VIDEO. Méditerranée: «Le plastique menace partout», le constat alarmant d'une campagne inédite de recensement des cétacés
ETAT DES LIEUX•Florence Descroix-Comanducci va révéler ce mercredi à Monaco les résultats d’une expédition d’observation de la faune marinePropos recueillis par Fabien Binacchi
L'essentiel
- L’Accord sur la conservation des cétacés de la mer Noire, de la Méditerranée et de la zone Atlantique adjacente a mené une campagne d’observation à large échelle et inédite des cétacés.
- Les pollutions sonore et plastique, notamment, sont préoccupantes.
- Les résultats de cette expédition doivent aider les gouvernements à prendre des mesures efficaces pour la préservation de la faune marine.
Activité humaine, pollution sonore et surtout plastique... La pression sur la faune marine est forte et la campagne d’observation menée cet été au nom de l’Accord sur la conservation des cétacés de la mer Noire, de la Méditerranée et de la zone Atlantique adjacente (Accobams) en atteste.
Florence Descroix-Comanducci, la secrétaire exécutive de l’organisation intergouvernementale, dévoile les résultats de cette expédition inédite, qui feront l’objet d’une conférence ce mercredi à la Monaco ocean week.
En quoi a consisté cette expédition ?
L’été dernier, de la mi-juin à la mi-août, 100 scientifiques ont été mobilisés en Méditerranée et sur la mer Noire pour une opération d’observation visuelle et acoustique et de comptage des cétacés. Huit avions ont effectué 800 heures de vol [sur 70.000 km] en zigzag pour couvrir tout le périmètre. Six voiliers ont aussi sillonné les deux mers. C’est une grande première. Jamais aucune campagne de recensement n’avait été organisée à cette échelle. L’Accobams l’a menée au nom de ses 24 pays membres et pour un budget non négligeable de quatre millions d’euros, financé également par des bailleurs de fonds et la fondation Prince Albert-II de Monaco.
Qu’avez-vous découvert ?
Que la faune est plus nombreuse dans les aires protégées, comme au sein du sanctuaire Pelagos par exemple. Nous avons pu mesurer la pollution acoustique, très forte du fait du trafic maritime. Sur les routes les plus fréquentées, les cétacés souffrent d’un appauvrissement du langage. Nous avons enregistré une diminution des fréquences de leurs communications. Et puis il y a la pollution plastique, le problème le plus préoccupant.

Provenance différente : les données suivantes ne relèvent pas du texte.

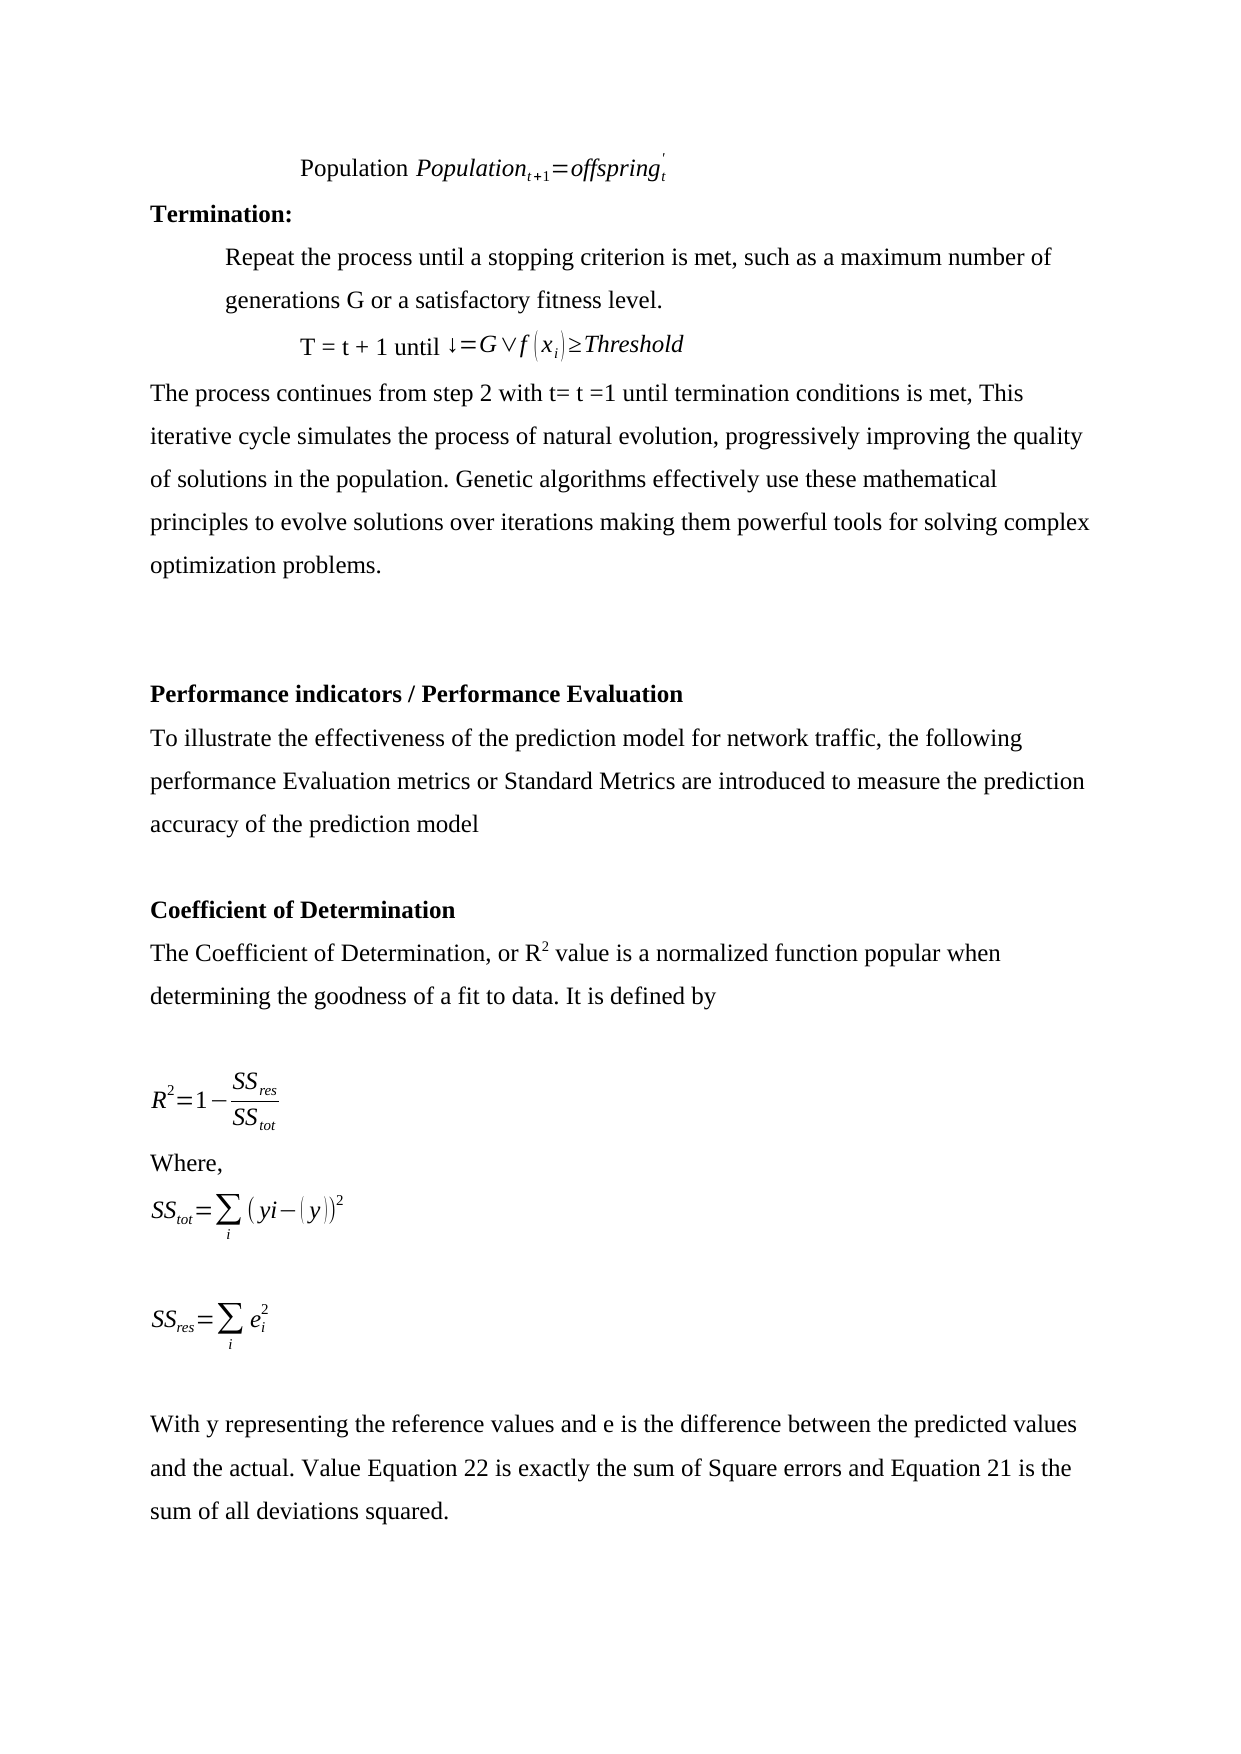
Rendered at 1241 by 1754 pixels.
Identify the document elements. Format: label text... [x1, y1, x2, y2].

text The process continues from step 2 with t= t =1 until termination conditions is met, This iterative cycle simulates the process of natural evolution, progressively improving the quality of solutions in the population. Genetic algorithms effectively use these mathematical principles to evolve solutions over iterations making them powerful tools for solving complex optimization problems. [150, 378, 1090, 579]
text T = t + 1 until [150, 329, 1090, 363]
text Population [150, 150, 1090, 185]
text Termination: [150, 199, 1090, 228]
text Repeat the process until a stopping criterion is met, such as a maximum number of generations G or a satisfactory fitness level. [225, 242, 1090, 314]
text To illustrate the effectiveness of the prediction model for network traffic, the following performance Evaluation metrics or Standard Metrics are introduced to measure the prediction accuracy of the prediction model [150, 723, 1090, 838]
text Performance indicators / Performance Evaluation [150, 679, 1090, 708]
text Where, [150, 1148, 1090, 1177]
text Coefficient of Determination [150, 895, 1090, 924]
text With y representing the reference values and е is the difference between the predicted values and the actual. Value Equation 22 is exactly the sum of Square errors and Equation 21 is the sum of all deviations squared. [150, 1409, 1090, 1524]
text The Coefficient of Determination, or R2 value is a normalized function popular when determining the goodness of a fit to data. It is defined by [150, 938, 1090, 1010]
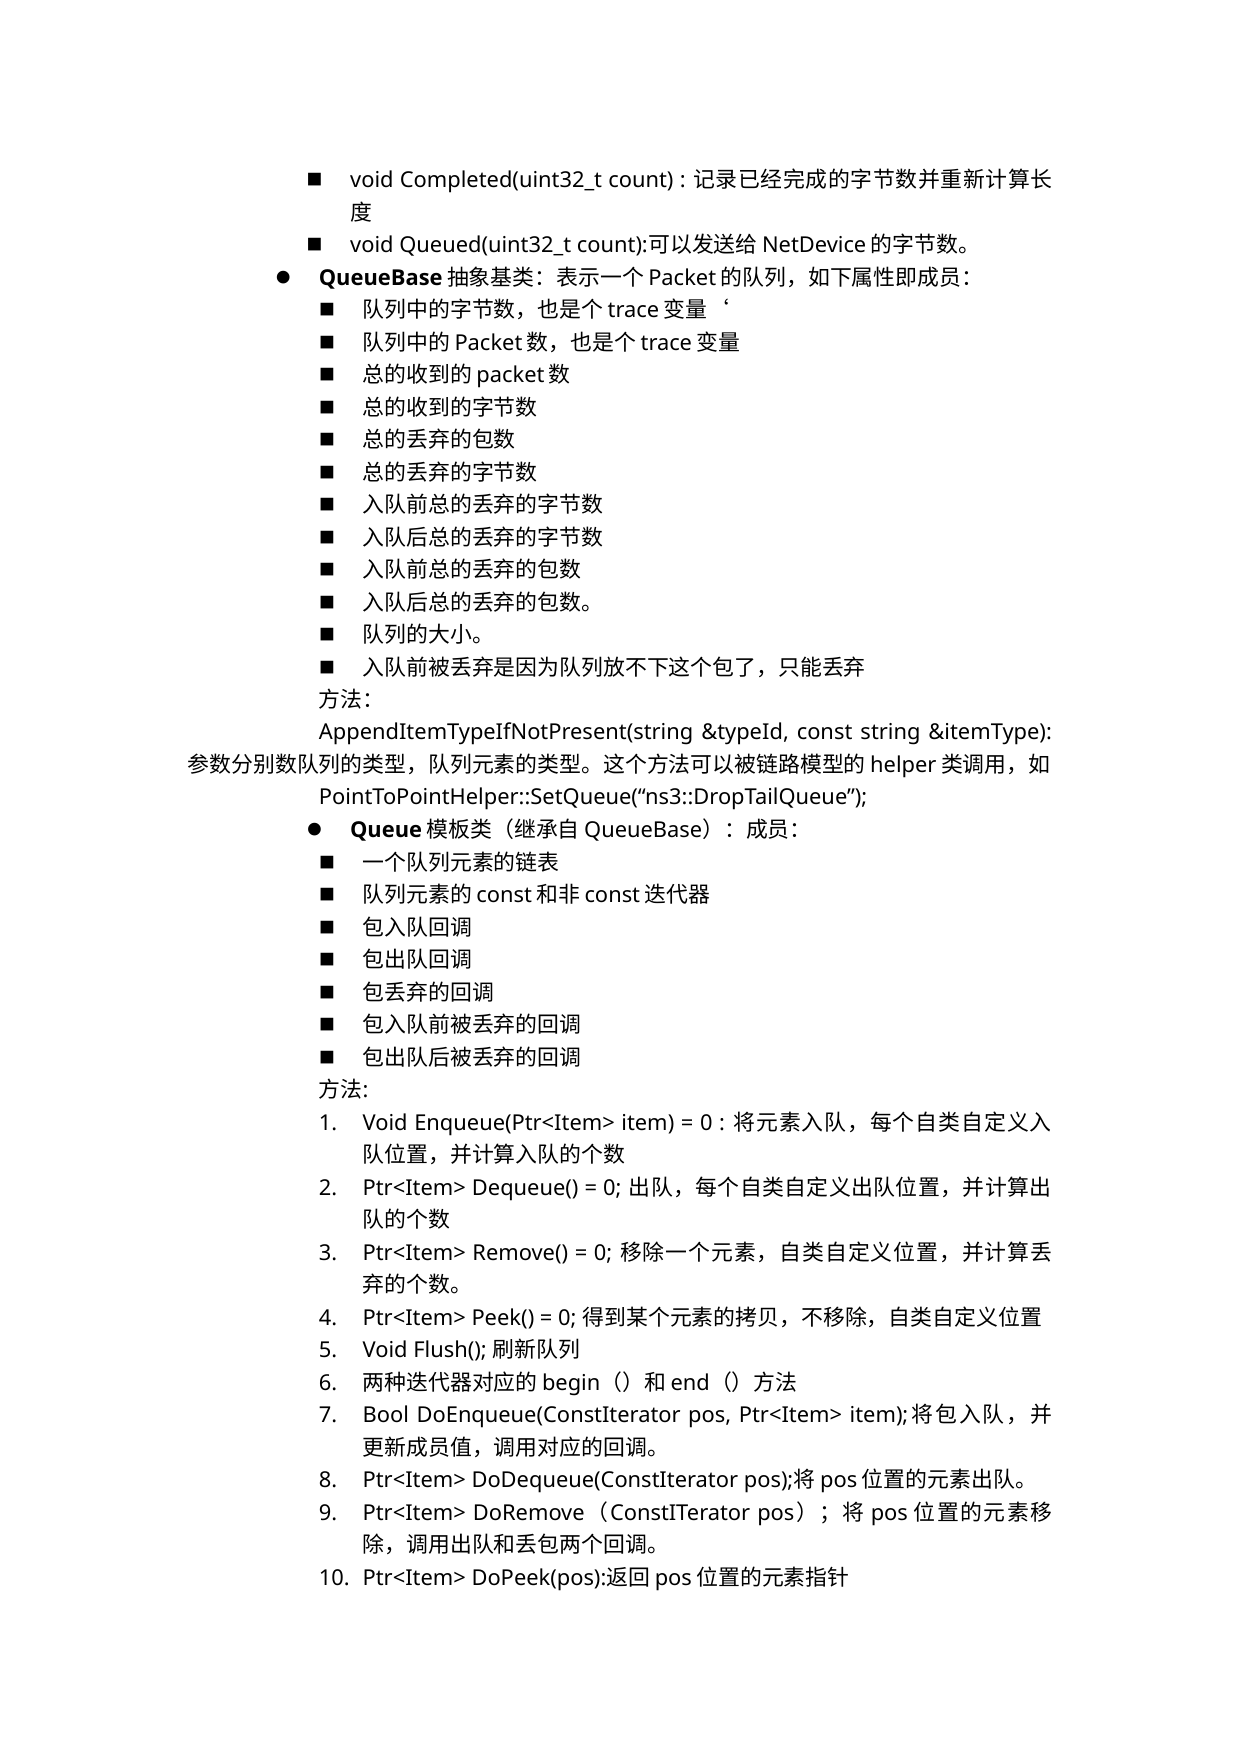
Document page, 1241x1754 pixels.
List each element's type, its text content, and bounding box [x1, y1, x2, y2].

list 包出队回调 [319, 942, 1053, 974]
list Bool DoEnqueue(ConstIterator pos, Ptr<Item> item);将包入队，并更新成员值，调用对应的回调。 [319, 1397, 1053, 1462]
list void Queued(uint32_t count):可以发送给NetDevice的字节数。 [306, 227, 1053, 259]
list Void Flush(); 刷新队列 [319, 1332, 1053, 1364]
list 一个队列元素的链表 [319, 844, 1053, 877]
list QueueBase抽象基类：表示一个Packet的队列，如下属性即成员： [275, 259, 1053, 292]
list Ptr<Item> DoDequeue(ConstIterator pos);将pos位置的元素出队。 [319, 1462, 1053, 1494]
list 总的丢弃的字节数 [319, 454, 1053, 487]
list 两种迭代器对应的begin（）和end（）方法 [319, 1364, 1053, 1397]
list 入队前总的丢弃的包数 [319, 552, 1053, 584]
text 方法: [319, 1072, 1053, 1104]
list 队列中的字节数，也是个trace变量‘ [319, 292, 1053, 324]
list Ptr<Item> DoRemove（ConstITerator pos）；将pos位置的元素移除，调用出队和丢包两个回调。 [319, 1494, 1053, 1559]
text AppendItemTypeIfNotPresent(string &typeId, const string &itemType):参数分别数队列的类型，队列元素的类型。这个方法可以被链路模型的helper类调用，如 [187, 714, 1053, 779]
text PointToPointHelper::SetQueue(“ns3::DropTailQueue”); [187, 779, 1053, 812]
list 包出队后被丢弃的回调 [319, 1039, 1053, 1072]
list Ptr<Item> DoPeek(pos):返回pos位置的元素指针 [319, 1559, 1053, 1592]
list 入队后总的丢弃的包数。 [319, 584, 1053, 617]
list Queue模板类（继承自QueueBase）：成员： [306, 812, 1053, 844]
text 方法： [319, 682, 1053, 714]
list Ptr<Item> Peek() = 0; 得到某个元素的拷贝，不移除，自类自定义位置 [319, 1299, 1053, 1332]
list 入队前总的丢弃的字节数 [319, 487, 1053, 519]
list Void Enqueue(Ptr<Item> item) = 0 : 将元素入队，每个自类自定义入队位置，并计算入队的个数 [319, 1104, 1053, 1169]
list 总的丢弃的包数 [319, 422, 1053, 454]
list 入队前被丢弃是因为队列放不下这个包了，只能丢弃 [319, 649, 1053, 682]
list 队列中的Packet数，也是个trace变量 [319, 324, 1053, 357]
list Ptr<Item> Dequeue() = 0; 出队，每个自类自定义出队位置，并计算出队的个数 [319, 1169, 1053, 1234]
list Ptr<Item> Remove() = 0; 移除一个元素，自类自定义位置，并计算丢弃的个数。 [319, 1234, 1053, 1299]
list 队列元素的const和非const迭代器 [319, 877, 1053, 909]
list 队列的大小。 [319, 617, 1053, 649]
list 包入队前被丢弃的回调 [319, 1007, 1053, 1039]
list 总的收到的packet数 [319, 357, 1053, 389]
list 入队后总的丢弃的字节数 [319, 519, 1053, 552]
list void Completed(uint32_t count) : 记录已经完成的字节数并重新计算长度 [306, 162, 1053, 227]
list 包丢弃的回调 [319, 974, 1053, 1007]
list 包入队回调 [319, 909, 1053, 942]
list 总的收到的字节数 [319, 389, 1053, 422]
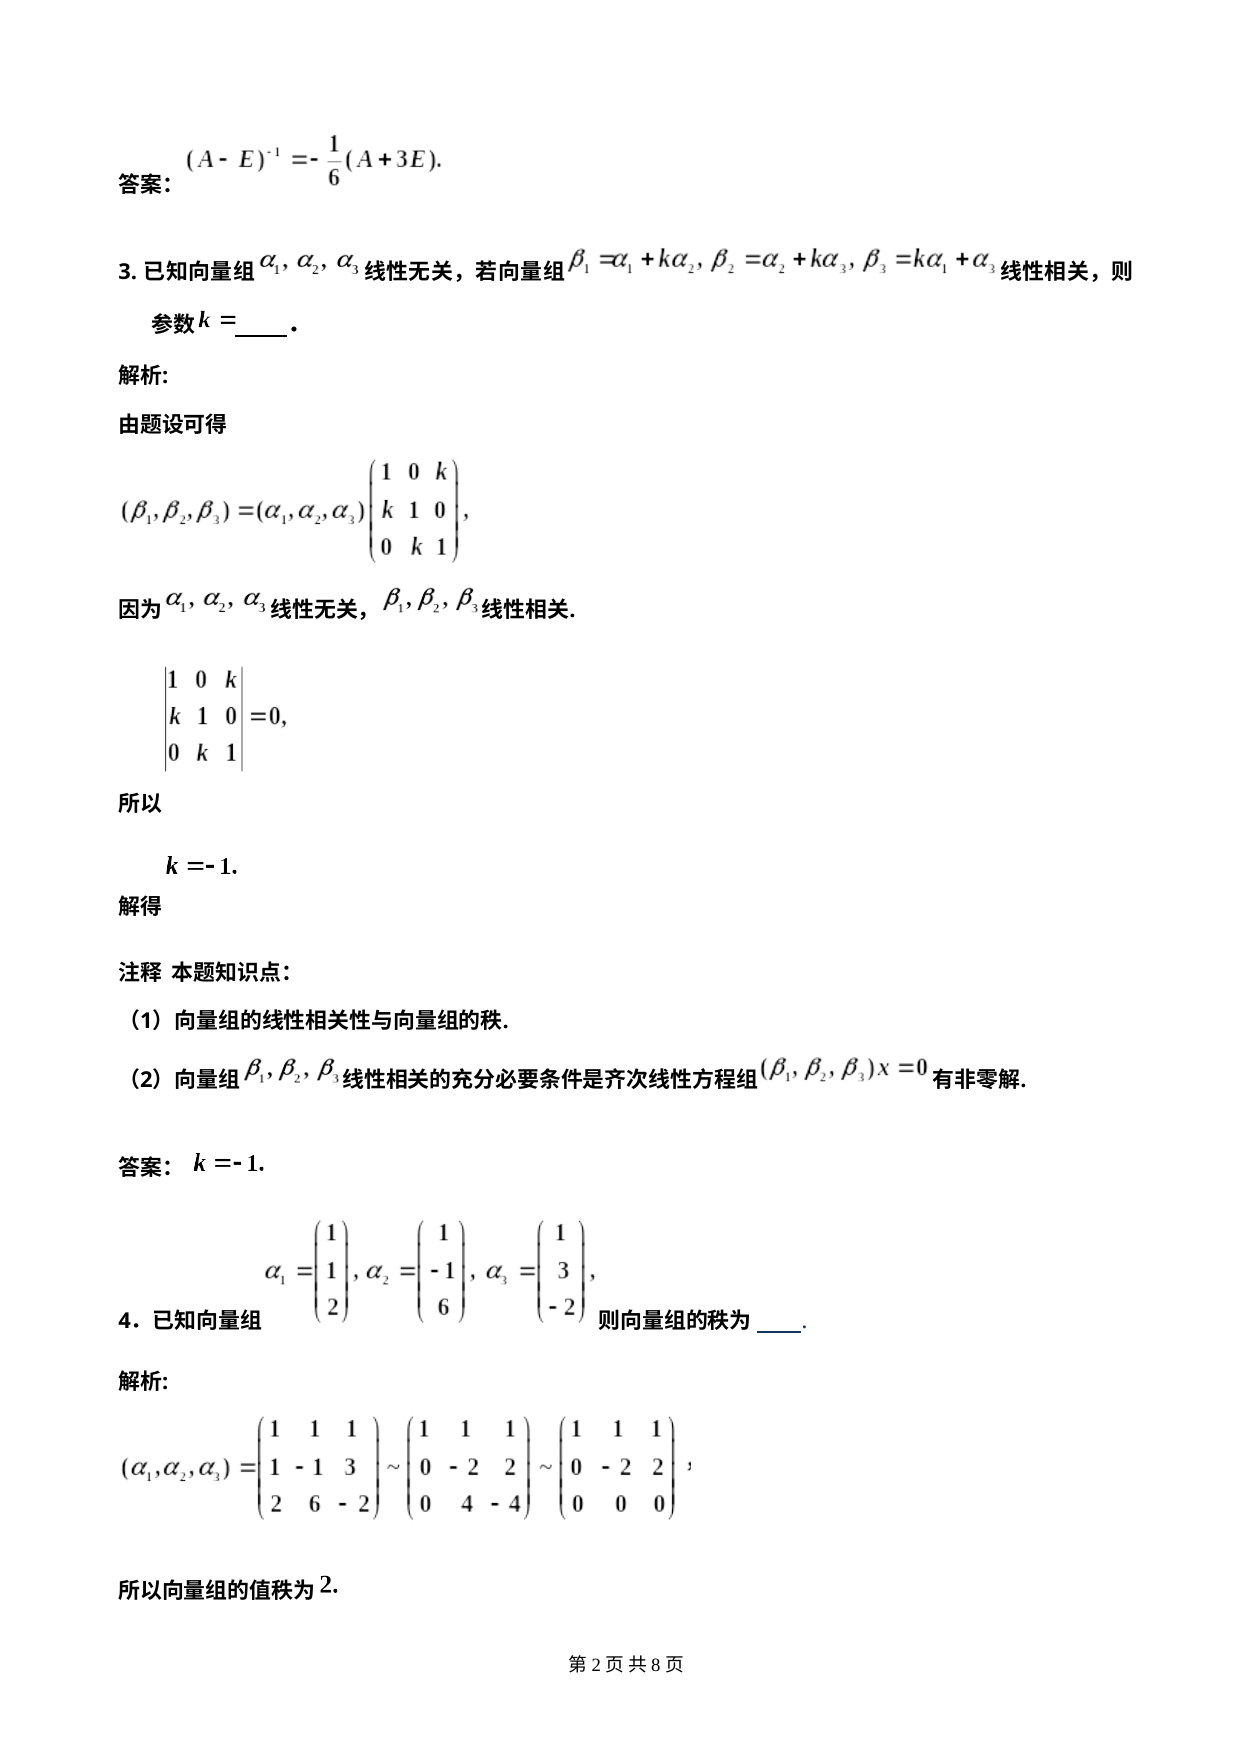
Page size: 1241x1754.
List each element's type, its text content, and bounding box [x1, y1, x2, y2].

text 答案： [118, 1132, 1134, 1197]
text 解析: [118, 358, 1134, 391]
text 解得 [118, 851, 1134, 921]
text 所以向量组的值秩为 [118, 1554, 1134, 1619]
text 因为线性无关，线性相关. [118, 581, 1134, 646]
text 3. 已知向量组线性无关，若向量组线性相关，则参数 ． [118, 243, 1134, 340]
text 注释 本题知识点： [118, 955, 1134, 987]
text （2）向量组线性相关的充分必要条件是齐次线性方程组有非零解. [118, 1051, 1134, 1116]
text 所以 [118, 662, 1134, 818]
text 4．已知向量组则向量组的秩为 . [118, 1215, 1134, 1345]
text 答案： [118, 129, 1134, 227]
text 解析: [118, 1363, 1134, 1396]
text （1）向量组的线性相关性与向量组的秩. [118, 1003, 1134, 1036]
text 由题设可得 [118, 406, 1134, 439]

Certaines zones sont-elles épargnées ?
Malheureusement non. Partout où les avions et les bateaux sont passés, des macrodéchets ont été observés. Le bassin occidental est encore plus touché que le bassin oriental, mais le plastique menace partout. Au total, 75 % des débris rencontrés en sont constitués. Et les deux-tiers sont des emballages, en grande majorité alimentaires. L’impact sur les cétacés, qui ingèrent ces déchets, est indiscutable. Il y a également le problème des bouts de filets, abandonnés, qui continuent à "pêcher" tout seuls. Pendant l’expédition, nous avons retrouvé des animaux, tortues et oiseaux compris, emmêlés, à l’agonie.
A quoi vont servir ces travaux ?
L’année 2020 sera une année charnière pour les gouvernements. Ils se sont fixé des objectifs pour protéger la biodiversité et les résultats de cette initiative doivent permettre la mise en œuvre de mesures efficaces comme la réduction de la vitesse de certains navires ou la création de zones de non-pêche. Cette campagne pose un état zéro, une vision globale de la méga faune à un instant donné. On fournit des éléments tangibles, irréfutables. Après ça, plus aucun état n’aura d’excuse pour ne rien faire. Il est temps d’agir avec détermination si l’on veut arrêter de voir diminuer la biodiversité.